From July 2013 to August 2013, she was a European International Model United Nations delegate. And she served as chairperson for BITSMUN Pilani in February 2014 and for the Everest International Model United Nations in October 2014.

====Legal profession====
In November 2020, she became MMA Advocates LLP‘s head of business development.

====Charity work and advocacy====
From September 2014 to December 2015, she was a Kenya Red Cross Society assistant project manager. and in 2015, she interned at the Kenya Red Cross Society branch in Parklands, Nairobi.

In 2016, after the Miss World Kenya
contest she joined Smile Train Kenya as an ambassador. And on December 11, 2021, she reaffirmed at the Miss Universe 2021 contest in Israel her commitment to continue her work with Smile Train.

====Television and entertainment====
In 2015 she worked for 6:AM Entertainment Kenya as an event organizer.

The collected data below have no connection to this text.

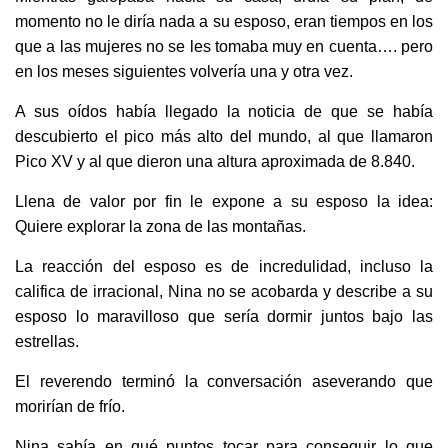
momento no le diría nada a su esposo, eran tiempos en los
que a las mujeres no se les tomaba muy en cuenta…. pero
en los meses siguientes volvería una y otra vez.
A sus oídos había llegado la noticia de que se había
descubierto el pico más alto del mundo, al que llamaron
Pico XV y al que dieron una altura aproximada de 8.840.
Llena de valor por fin le expone a su esposo la idea:
Quiere explorar la zona de las montañas.
La reacción del esposo es de incredulidad, incluso la
califica de irracional, Nina no se acobarda y describe a su
esposo lo maravilloso que sería dormir juntos bajo las
estrellas.
El reverendo terminó la conversación aseverando que
morirían de frío.
Nina sabía en qué puntos tocar para conseguir lo que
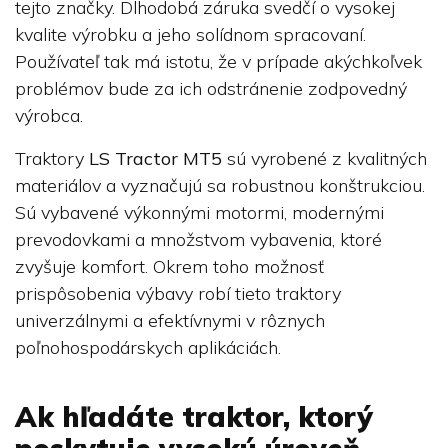
tejto značky. Dlhodobá záruka svedčí o vysokej
kvalite výrobku a jeho solídnom spracovaní.
Používateľ tak má istotu, že v prípade akýchkoľvek
problémov bude za ich odstránenie zodpovedný
výrobca.
Traktory
LS Tractor MT5
sú vyrobené z kvalitných
materiálov a vyznačujú sa robustnou konštrukciou.
Sú vybavené výkonnými motormi, modernými
prevodovkami a množstvom vybavenia, ktoré
zvyšuje komfort. Okrem toho možnosť
prispôsobenia výbavy robí tieto traktory
univerzálnymi a efektívnymi v rôznych
poľnohospodárskych aplikáciách.
Ak hľadáte traktor, ktorý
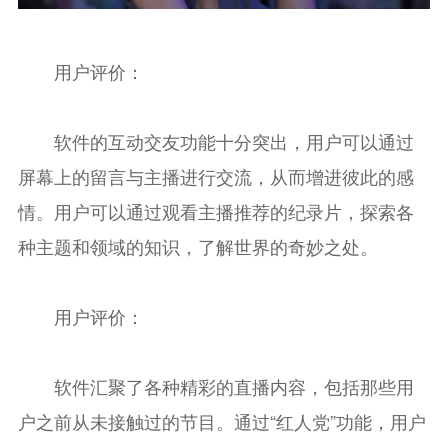
用户评价：
软件的互动交友功能十分突出，用户可以通过
屏幕上的留言与主播进行交流，从而增进彼此的感
情。用户可以通过观看主播推荐的纪录片，探索各
种主题和领域的知识，了解世界的奇妙之处。
用户评价：
软件汇聚了各种精彩的直播内容，包括那些用
户之前从未接触过的节目。通过“红人党”功能，用户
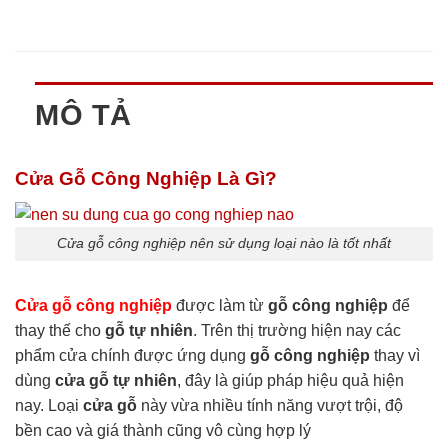
MÔ TẢ
Cửa Gỗ Công Nghiệp Là Gì?
Cửa gỗ công nghiệp nên sử dụng loại nào là tốt nhất
Cửa gỗ công nghiệp
được làm từ
gỗ công nghiệp
để
thay thế cho
gỗ tự nhiên
. Trên thị trường hiện nay các
phẩm cửa chính được ứng dụng
gỗ công nghiệp
thay vì
dùng
cửa gỗ tự nhiên
, đây là giúp pháp hiệu quả hiện
nay. Loại
cửa gỗ
này vừa nhiều tính năng vượt trội, độ
bền cao và giá thành cũng vô cùng hợp lý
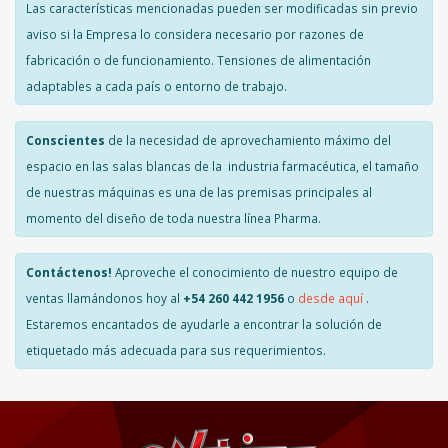
Las características mencionadas pueden ser modificadas sin previo
aviso si la Empresa lo considera necesario por razones de
fabricación o de funcionamiento. Tensiones de alimentación
adaptables a cada país o entorno de trabajo.
Conscientes
de la necesidad de aprovechamiento máximo del
espacio en las salas blancas de la industria farmacéutica, el tamaño
de nuestras máquinas es una de las premisas principales al
momento del diseño de toda nuestra línea Pharma.
Contáctenos!
Aproveche el conocimiento de nuestro equipo de
ventas llamándonos hoy al
+54 260 442 1956
o
desde aquí
.
Estaremos encantados de ayudarle a encontrar la solución de
etiquetado más adecuada para sus requerimientos.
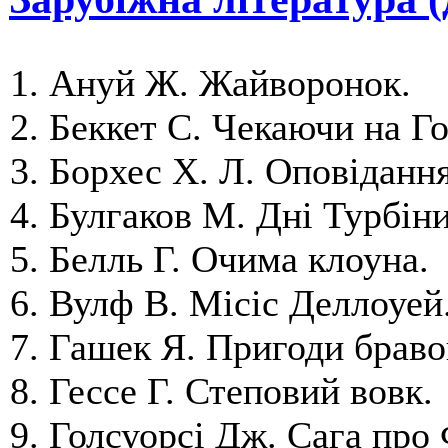
Ануй Ж. Жайворонок.
Беккет С. Чекаючи на Го
Борхес X. Л. Оповідання
Булгаков М. Дні Турбіни
Белль Г. Очима клоуна.
Вулф В. Місіс Деллоуей
Гашек Я. Пригоди браво
Гессе Г. Степовий вовк.
Голсуорсі Дж. Сага про 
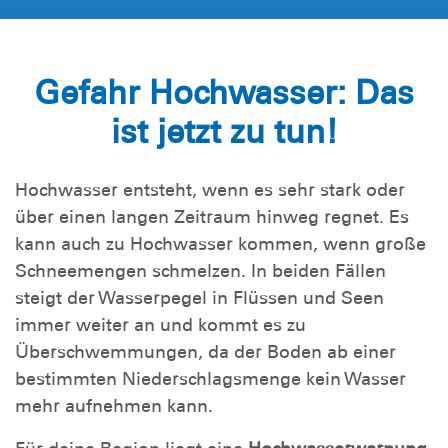
Gefahr Hochwasser: Das
ist jetzt zu tun!
Hochwasser entsteht, wenn es sehr stark oder
über einen langen Zeitraum hinweg regnet. Es
kann auch zu Hochwasser kommen, wenn große
Schneemengen schmelzen. In beiden Fällen
steigt der Wasserpegel in Flüssen und Seen
immer weiter an und kommt es zu
Überschwemmungen, da der Boden ab einer
bestimmten Niederschlagsmenge kein Wasser
mehr aufnehmen kann.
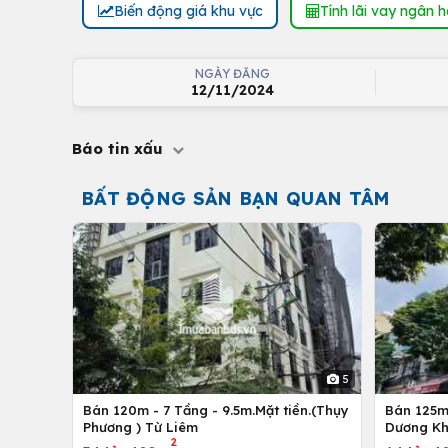
Biến động giá khu vực
Tính lãi vay ngân 
NGÀY ĐĂNG
12/11/2024
Báo tin xấu
BẤT ĐỘNG SẢN BẠN QUAN TÂM
5
Bán 120m - 7 Tầng - 9.5m.Mặt tiền.(Thụy
Bán 125m 
Phương ) Từ Liêm
Dương Kh
2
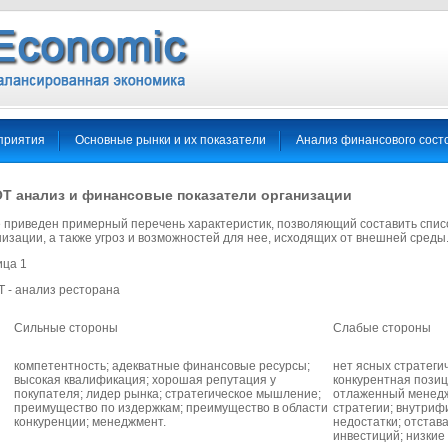
приятия
Основные рынки и их показатели
Анализ финансового сост
T анализ и финансовые показатели организации
 приведен примерный перечень характеристик, позволяющий составить списо
низации, а также угроз и возможностей для нее, исходящих от внешней среды
ица 1
 - анализ ресторана
Сильные стороны
Слабые стороны
компетентность; адекватные финансовые ресурсы;
нет ясных стратеги
высокая квалификация; хорошая репутация у
конкурентная пози
покупателя; лидер рынка; стратегическое мышление;
отлаженный менедж
преимущество по издержкам; преимущество в области
стратегии; внутри
конкуренции; менеджмент.
недостатки; отстав
инвестиций; низкие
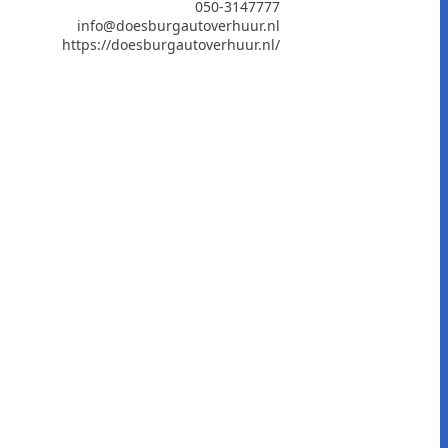
050-3147777
info@doesburgautoverhuur.nl
https://doesburgautoverhuur.nl/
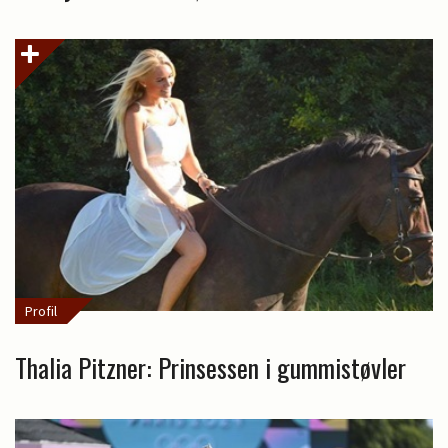
Profil
Thalia Pitzner: Prinsessen i gummistøvler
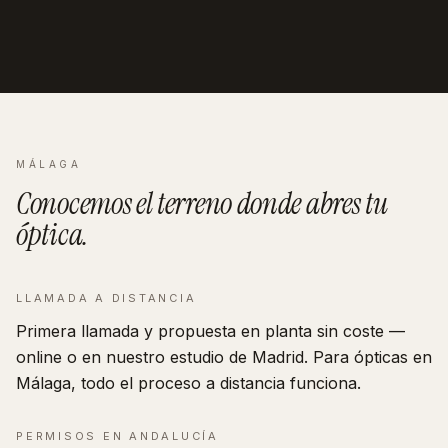
MÁLAGA
Conocemos el terreno donde abres tu
óptica
.
LLAMADA A DISTANCIA
Primera llamada y propuesta en planta sin coste —
online o en nuestro estudio de Madrid. Para ópticas en
Málaga, todo el proceso a distancia funciona.
PERMISOS EN
ANDALUCÍA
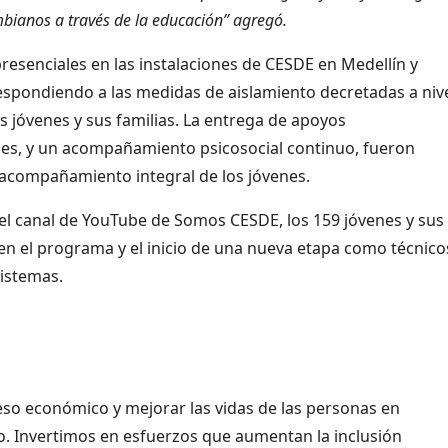
mbianos a través de la educación” agregó.
presenciales en las instalaciones de CESDE en Medellín y
respondiendo a las medidas de aislamiento decretadas a niv
os jóvenes y sus familias. La entrega de apoyos
es, y un acompañamiento psicosocial continuo, fueron
 acompañamiento integral de los jóvenes.
el canal de YouTube de Somos CESDE, los 159 jóvenes y sus
 en el programa y el inicio de una nueva etapa como técnico
sistemas.
eso económico y mejorar las vidas de las personas en
. Invertimos en esfuerzos que aumentan la inclusión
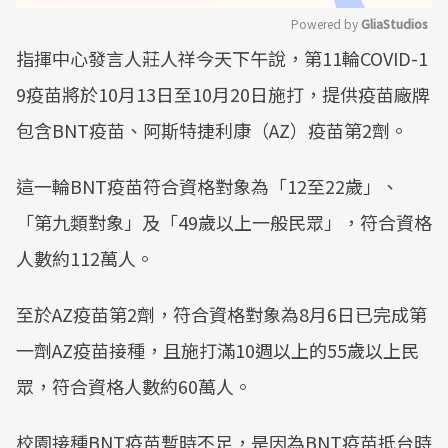
Powered by 
GliaStudios
指揮中心發言人莊人祥今天下午說，第11輪COVID-1
Mute
9疫苗將於10月13日至10月20日施打，提供疫苗廠牌
包含BNT疫苗、阿斯特捷利康（AZ）疫苗第2劑。
這一輪BNT疫苗符合資格對象為「12至22歲」、
「第九類對象」及「49歲以上一般民眾」，符合資格
人數約112萬人。
至於AZ疫苗第2劑，符合資格對象為8月6日已完成第
一劑AZ疫苗接種，且施打滿10週以上的55歲以上民
眾，符合資格人數約60萬人。
校園接種BNT疫苗暫時不足，是因為BNT疫苗抵台時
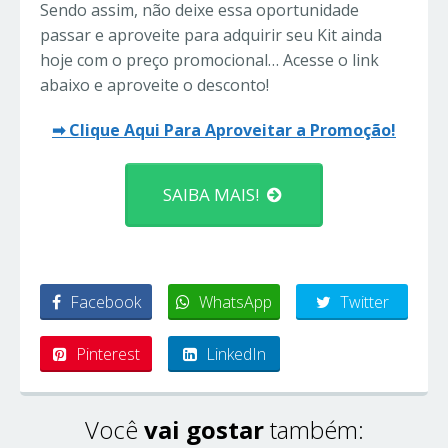
Sendo assim, não deixe essa oportunidade
passar e aproveite para adquirir seu Kit ainda
hoje com o preço promocional… Acesse o link
abaixo e aproveite o desconto!
➡ Clique Aqui Para Aproveitar a Promoção!
SAIBA MAIS!
Facebook
WhatsApp
Twitter
Pinterest
LinkedIn
Você
vai gostar
também:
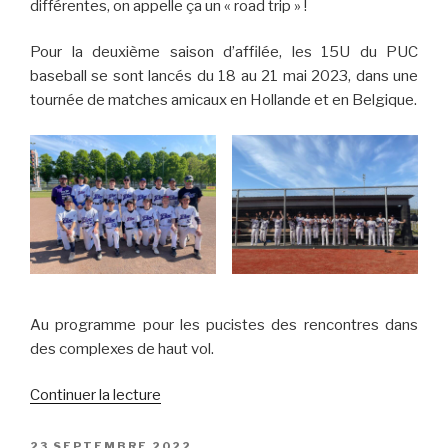
différentes, on appelle ça un « road trip » !
Pour la deuxième saison d’affilée, les 15U du PUC
baseball se sont lancés du 18 au 21 mai 2023, dans une
tournée de matches amicaux en Hollande et en Belgique.
Au programme pour les pucistes des rencontres dans
des complexes de haut vol.
de
Continuer la lecture
« les
15U
PUBLIÉ
23 SEPTEMBRE 2022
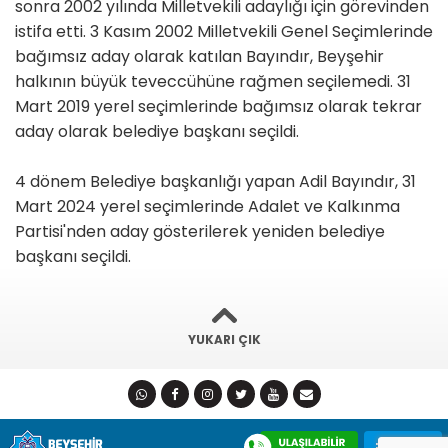
sonra 2002 yılında Milletvekili adaylığı için görevinden
istifa etti. 3 Kasım 2002 Milletvekili Genel Seçimlerinde
bağımsız aday olarak katılan Bayındır, Beyşehir
halkının büyük teveccühüne rağmen seçilemedi. 31
Mart 2019 yerel seçimlerinde bağımsız olarak tekrar
aday olarak belediye başkanı seçildi.
4 dönem Belediye başkanlığı yapan Adil Bayındır, 31
Mart 2024 yerel seçimlerinde Adalet ve Kalkınma
Partisi'nden aday gösterilerek yeniden belediye
başkanı seçildi.
YUKARI ÇIK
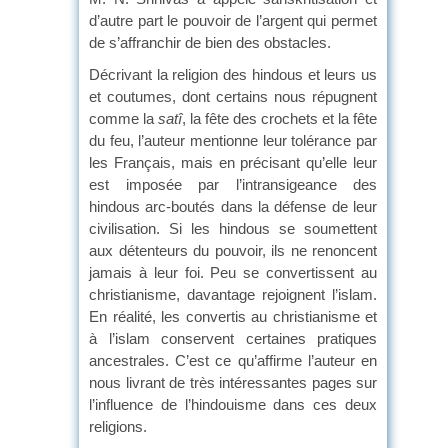
d’autre part le pouvoir de l’argent qui permet
de s’affranchir de bien des obstacles.
Décrivant la religion des hindous et leurs us
et coutumes, dont certains nous répugnent
comme la
satî
, la fête des crochets et la fête
du feu, l’auteur mentionne leur tolérance par
les Français, mais en précisant qu’elle leur
est imposée par l’intransigeance des
hindous arc-boutés dans la défense de leur
civilisation. Si les hindous se soumettent
aux détenteurs du pouvoir, ils ne renoncent
jamais à leur foi. Peu se convertissent au
christianisme, davantage rejoignent l’islam.
En réalité, les convertis au christianisme et
à l’islam conservent certaines pratiques
ancestrales. C’est ce qu’affirme l’auteur en
nous livrant de très intéressantes pages sur
l’influence de l’hindouisme dans ces deux
religions.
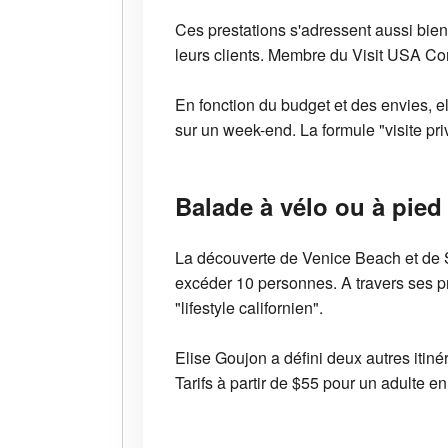
Ces prestations s'adressent aussi bie
leurs clients. Membre du Visit USA Co
En fonction du budget et des envies, e
sur un week-end. La formule "visite pr
Balade à vélo ou à pied
La découverte de Venice Beach et de S
excéder 10 personnes. A travers ses p
"lifestyle californien".
Elise Goujon a défini deux autres itiné
Tarifs à partir de $55 pour un adulte e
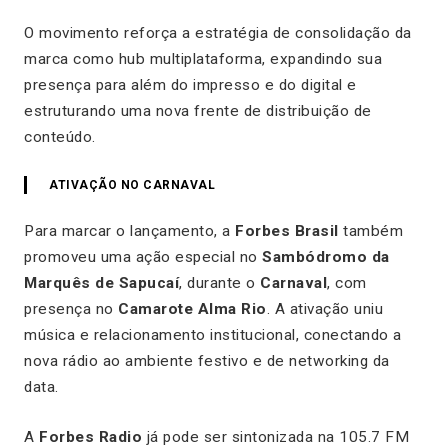
O movimento reforça a estratégia de consolidação da
marca como hub multiplataforma, expandindo sua
presença para além do impresso e do digital e
estruturando uma nova frente de distribuição de
conteúdo.
ATIVAÇÃO NO CARNAVAL
Para marcar o lançamento, a
Forbes Brasil
também
promoveu uma ação especial no
Sambódromo da
Marquês de Sapucaí
, durante o
Carnaval
, com
presença no
Camarote Alma Rio
. A ativação uniu
música e relacionamento institucional, conectando a
nova rádio ao ambiente festivo e de networking da
data.
A
Forbes Radio
já pode ser sintonizada na 105.7 FM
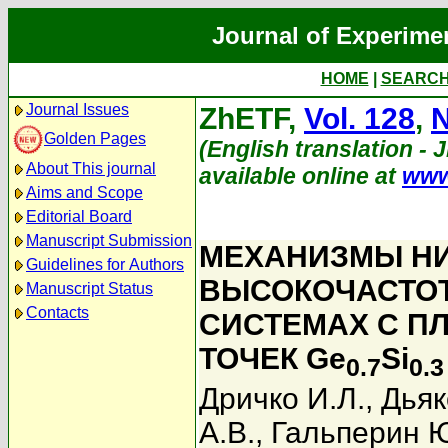
Journal of Experime
HOME
|
SEARC
Journal Issues
ZhETF,
Vol. 128
,
N
Golden Pages
(English translation - 
About This journal
available online at
www
Aims and Scope
Editorial Board
Manuscript Submission
МЕХАНИЗМЫ Н
Guidelines for Authors
ВЫСОКОЧАСТО
Manuscript Status
Contacts
СИСТЕМАХ С П
ТОЧЕК Ge
Si
0.7
0.3
Дричко И.Л.
,
Дьяк
А.В.
,
Гальперин 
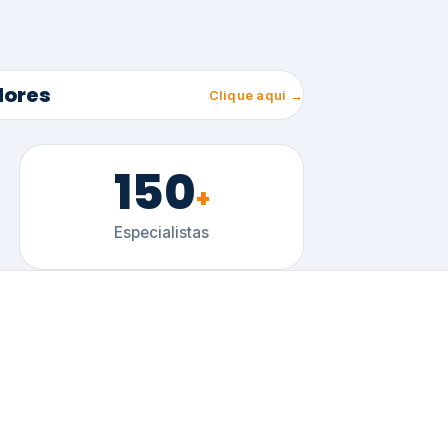
150
+
Especialistas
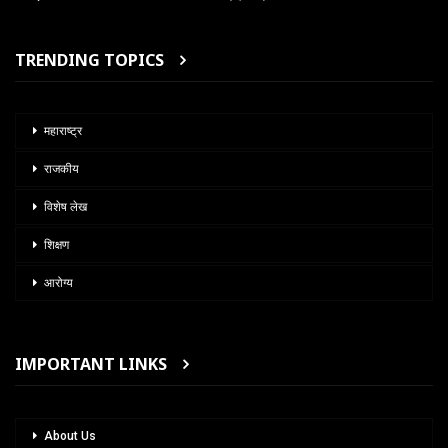
TRENDING TOPICS
महाराष्ट्र
राजकीय
विशेष लेख
शिक्षण
आरोग्य
IMPORTANT LINKS
About Us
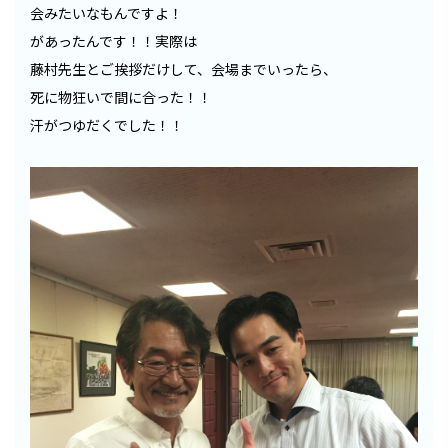
会みたいなもんですよ！
があったんです！！実際は
藤村先生とご挨拶だけして、会場までいったら、
死に物狂いで間に合った！！
汗がつゆだくでした！！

After the Standard Group announced her employment on one of their shows, Roshanara was a co-host alongside Sara Ndanu, who has been holding down the fort since its inception. An announcement was made on October 22, 2016, that she will be joining The Skin Therapy Show on KTN Home. She hosted “The Skin Therapy Show” from January 2017 to July 2018.

====QHHT practitioner====
On May 26, 2019, she became a QHHT practitioner. And in April 2020, she founded Jade Rituals in Vancouver, British Columbia, Canada. On May 27, 2021, her book “Beyond The Darkness: The Strategic Guide to the New Earth” was independently published. A book based on spirituality, self help and a happiness guide which elaborates on deep esoteric concepts with a touch of her life experiences.